CSP detects chimeric fragments in dilution-based sequencing.

Version 1.0.0 (17/09/13)




CSP can be downloaded from the arrow mark referenced at the bottom of this page.




Matsumoto, H., & Kiryu, H. (2014). Integrating dilution-based sequencing and population genotypes for single individual haplotyping.
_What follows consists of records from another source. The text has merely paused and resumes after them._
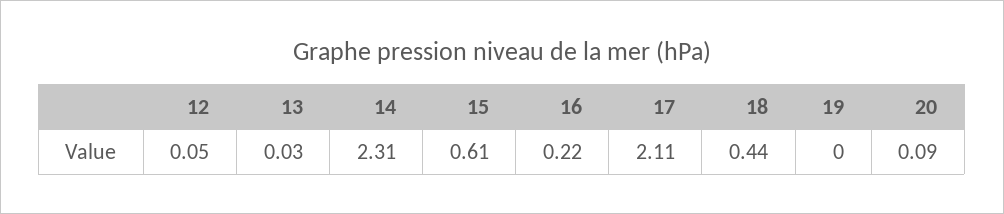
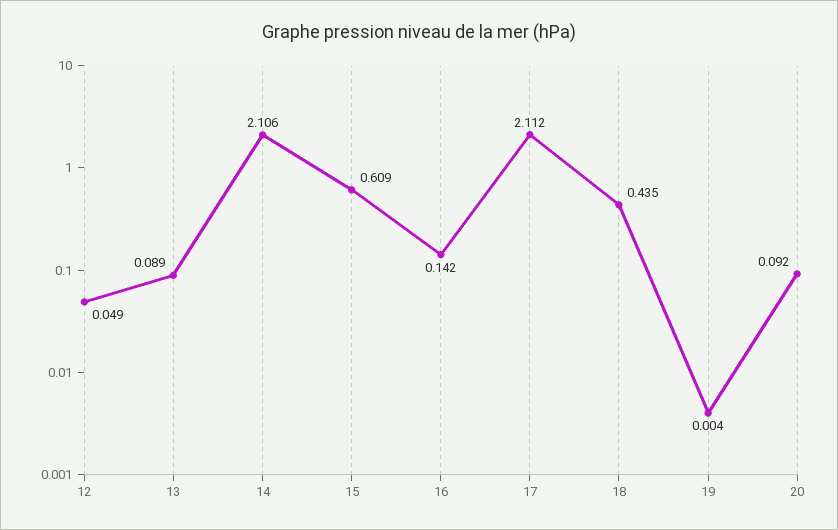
  {
    "12": 0.049,
-   "13": 0.03,
+   "13": 0.089,
-   "14": 2.31,
+   "14": 2.106,
    "15": 0.609,
-   "16": 0.22,
+   "16": 0.142,
    "17": 2.112,
    "18": 0.435,
    "19": 0.004,
    "20": 0.092
  }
BMC Genomics, 15(1), 733. [PubMed]





Calculating CSP


CSP is calculated with two steps.

In the first step, haplotypes probabilities for each SNP fragment region are calculated with the statistical phasing.

We use PHASE [1,2] for the statistical phasing and PHASE have to be installed to calculate CSP.


ruby CSP1.rb <Genotype_file> <Fragment_file> <Output_file1> <PHASE_file1> <PHASE_file2> <N> <W>

Example of running CSP1:

ruby CSP1.rb example/genotype.txt example/fragment.txt out/csp1.txt phase/input.txt phase/output.out 11 5


This contains population genotypes information.

Format of the file is

<chromosome number> <chromosome position> <refSNP> <base1> <base2> <genotype1> <genotype2> <genotype3> ...

where <genotype(n)> is n-th individual genotype of a SNP.

<genotype1> has to be an individual who is the target of the dilution-based sequencing.

Example of the file is as follows.

1 52066 rs28402963 T C 10 01 01 00 01 00 00 00 10 00 00

1 695745 . G A 10 00 00 00 00 00 00 10 00 00 00

1 766409 rs12124819 A G 01 01 00 00 00 10 01 11 11 00 11

1 801628 . C T 01 00 01 00 00 00 00 00 00 00 00

1 805678 . A T 01 -- -- -- -- -- -- -- -- -- --

1 805716 . A G 01 -- -- -- -- -- -- -- -- -- --

1 806222 . G A 01 00 00 10 10 00 11 01 00 00 10

In our paper, we generated this file from CEU genotypes, which were downloaded from 1000 genomes project (ftp://ftp.1000genomes.ebi.ac.uk/vol1/ftp/pilot_data/release/2010_07/trio/snps/CEU.trio.2010_03.genotypes.vcf.gz and ftp://ftp.1000genomes.ebi.ac.uk/vol1/ftp/pilot_data/release/2010_07/low_coverage/snps/CEU.low_coverage.2010_07.genotypes.vcf.gz).


This contains SNP fragments.

Please see MixSIH page for detailed explanation.


This contains the haplotypes and these probabilities of the target individual for each SNP fragment.

Because we use sliding-window calculation, a SNP fragment appears many times.

Format of the file is

<SNP fragment name>

<haplotype1_1> , <haplotype1_2> , <probability of haplotype1>

<haplotype2_1> , <haplotype2_2> , <probability of haplotype2>


Example of the file is as follows.


001 , 110 , 0.100

000 , 111 , 0.899


0001 , 1110 , 1.000


00000 , 11111 , 1.000


00000 , 11111 , 1.000


00001 , 11110 , 0.670

00011 , 11100 , 0.330


This is a temporal file to create input file for PHASE.


This is a prefix of the output files of PHASE.


N is the number of individual genotypes.


W is the sliding-window width.

We use W=5 for default setting.

In the second step, CSP for each SNP fragment are calculated using the results of CSP1.rb.


ruby CSP2.rb <Output_file1> <Fragment_file> <Output_file2> <W>

Example of running CSP2:

ruby CSP2.rb out/csp1.txt example/fragment.txt out/csp2.txt 5


This is the output file of CSP1.rb.


This contains the CSP values for each SNP fragment.

Format of the file is

<SNP fragment name> <CSP>

[1] Stephens, Matthew, Nicholas J. Smith, and Peter Donnelly. "A new statistical method for haplotype reconstruction from population data." The American Journal of Human Genetics 68.4 (2001): 978-989.

[2] Stephens, Matthew, and Peter Donnelly. "A comparison of bayesian methods for haplotype reconstruction from population genotype data." The American Journal of Human Genetics 73.5 (2003): 1162-1169.